Detesto esa obsesión de los ministerios de Educación y Cultura de intentar conseguir que toda la sociedad sea lectora. La lectura es una actividad minoritaria, de individuos insatisfechos y sin terminar que tienen algo de niños pues buscan en los libros la magia que les falta en sus vidas. O la magia que les lleve más allá de sus vidas. No todo el mundo tiene esa íntima necesidad. No hay ningún poder en el mundo que impida que alguien sea un lector compulsivo. He tenido alumnos de vida desdichada de quince años que devoraban a Dostoievski. Leerlo era una forma de consuelo. La mayor parte de las grandes historias que ha creado la humanidad son historias tristes o desoladoras. La gran literatura es triste. Nos vemos reflejados en esas historias y nos producen consuelo. Nos vemos desplazados de nuestro centro y llevados más allá de lo que conocemos. Nos aventuramos en otras historias que no somos nosotros mismos.
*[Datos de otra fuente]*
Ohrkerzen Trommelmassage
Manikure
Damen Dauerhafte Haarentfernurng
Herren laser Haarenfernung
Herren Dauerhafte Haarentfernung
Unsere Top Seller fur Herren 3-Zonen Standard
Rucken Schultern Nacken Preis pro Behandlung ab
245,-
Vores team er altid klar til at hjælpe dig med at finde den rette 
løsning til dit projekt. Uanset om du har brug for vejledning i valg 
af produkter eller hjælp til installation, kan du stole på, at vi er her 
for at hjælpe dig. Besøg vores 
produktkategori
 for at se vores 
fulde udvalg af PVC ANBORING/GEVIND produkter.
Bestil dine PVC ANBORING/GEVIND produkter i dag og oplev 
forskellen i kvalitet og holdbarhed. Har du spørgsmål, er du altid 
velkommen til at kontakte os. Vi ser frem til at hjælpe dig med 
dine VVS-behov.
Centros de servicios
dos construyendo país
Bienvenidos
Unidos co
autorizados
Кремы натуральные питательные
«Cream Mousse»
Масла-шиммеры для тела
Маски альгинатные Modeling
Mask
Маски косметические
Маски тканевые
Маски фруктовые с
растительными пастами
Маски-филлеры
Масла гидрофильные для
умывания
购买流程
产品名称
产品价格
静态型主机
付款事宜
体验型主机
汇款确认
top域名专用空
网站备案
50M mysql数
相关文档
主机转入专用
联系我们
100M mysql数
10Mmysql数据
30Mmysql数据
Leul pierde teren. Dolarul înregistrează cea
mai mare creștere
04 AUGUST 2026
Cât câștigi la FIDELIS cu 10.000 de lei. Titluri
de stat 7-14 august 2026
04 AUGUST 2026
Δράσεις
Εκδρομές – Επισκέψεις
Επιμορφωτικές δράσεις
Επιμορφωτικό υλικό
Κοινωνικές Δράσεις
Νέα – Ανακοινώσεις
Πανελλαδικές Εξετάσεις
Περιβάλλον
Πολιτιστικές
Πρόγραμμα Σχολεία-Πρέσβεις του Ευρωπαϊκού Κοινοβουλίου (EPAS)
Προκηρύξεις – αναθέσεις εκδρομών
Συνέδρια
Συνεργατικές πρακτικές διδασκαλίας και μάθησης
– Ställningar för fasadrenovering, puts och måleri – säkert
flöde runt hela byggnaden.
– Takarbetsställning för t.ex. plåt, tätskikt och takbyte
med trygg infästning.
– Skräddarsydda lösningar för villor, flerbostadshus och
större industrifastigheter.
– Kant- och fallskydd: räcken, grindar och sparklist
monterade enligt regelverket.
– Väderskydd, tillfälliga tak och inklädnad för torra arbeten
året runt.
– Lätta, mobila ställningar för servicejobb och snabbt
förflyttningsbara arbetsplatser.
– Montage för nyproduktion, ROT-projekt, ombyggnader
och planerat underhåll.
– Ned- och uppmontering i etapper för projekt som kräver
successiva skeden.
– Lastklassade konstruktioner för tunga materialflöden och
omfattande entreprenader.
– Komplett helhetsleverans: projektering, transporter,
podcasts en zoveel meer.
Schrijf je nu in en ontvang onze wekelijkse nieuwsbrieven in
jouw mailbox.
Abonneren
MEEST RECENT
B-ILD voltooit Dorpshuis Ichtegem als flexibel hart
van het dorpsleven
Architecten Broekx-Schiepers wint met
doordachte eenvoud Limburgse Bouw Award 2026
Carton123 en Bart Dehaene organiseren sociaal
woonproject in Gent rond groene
Los grandes narradores son perversos con corazón candoroso. Intentan que seamos felices. No existe otra motivación para contar o leer historias que la de intentar ser feliz, igual que en la vida cotidiana necesitamos de esos postres tan maravillosos como las natillas, el arroz con leche o el turrón. Leemos para ser felices. Poseer un libro ya es un factor de felicidad. Me gustan con tapa dura y con bellas encuadernaciones. Cuando consigo un libro –los libros hay que comprarlos de uno en uno- largo tiempo anhelado me posee una emoción especial. Me gusta que alguien pueda recomendarme libros desde su experiencia personal. Del mismo modo que me gusta hablar de ellos o escribir sobre ellos. Ahora estoy embebido en una turbia historia cuyo narrador es un personaje perverso pero su vida y sus reflexiones me son atractivas. Me siento identificado en su cotidianidad pero odio lo que su vida representa. Leer es enfrentarse en muchos casos a la ambigüedad humana, a esos seres que representan la miseria moral pero que tienen una atractiva sensibilidad. Leer es un veneno del alma porque nos acerca a laberintos y encrucijadas morales que necesitan ser resueltas.
No entiendo que leer deba ser una actividad mayoritaria. Como transición existen los bestsellers, las libros acomodaticios y fáciles que no suponen una experiencia compleja para el lector. Son géneros de éxito editorial y que se venden a millones. Satisfacen esa mayoritaria necesidad de escuchar historias atrayentes, pero que no nos amenazan. La gran literatura siempre es un riesgo y una experiencia importante. No son libros de fácil lectura por su densidad o su longitud. Muchas veces sus autores han llevado vidas desgraciadas que han dejado plasmadas en mayor o menor medida en sus obras. Algunos lectores son enfermos o niños en el fondo de su alma y están enganchados a una droga poderosa y terrible: la buena literatura. Algo perfectamente prescindible e innecesario para ser buena persona o feliz. El problema es otro pero quizás no lo sepa explicar.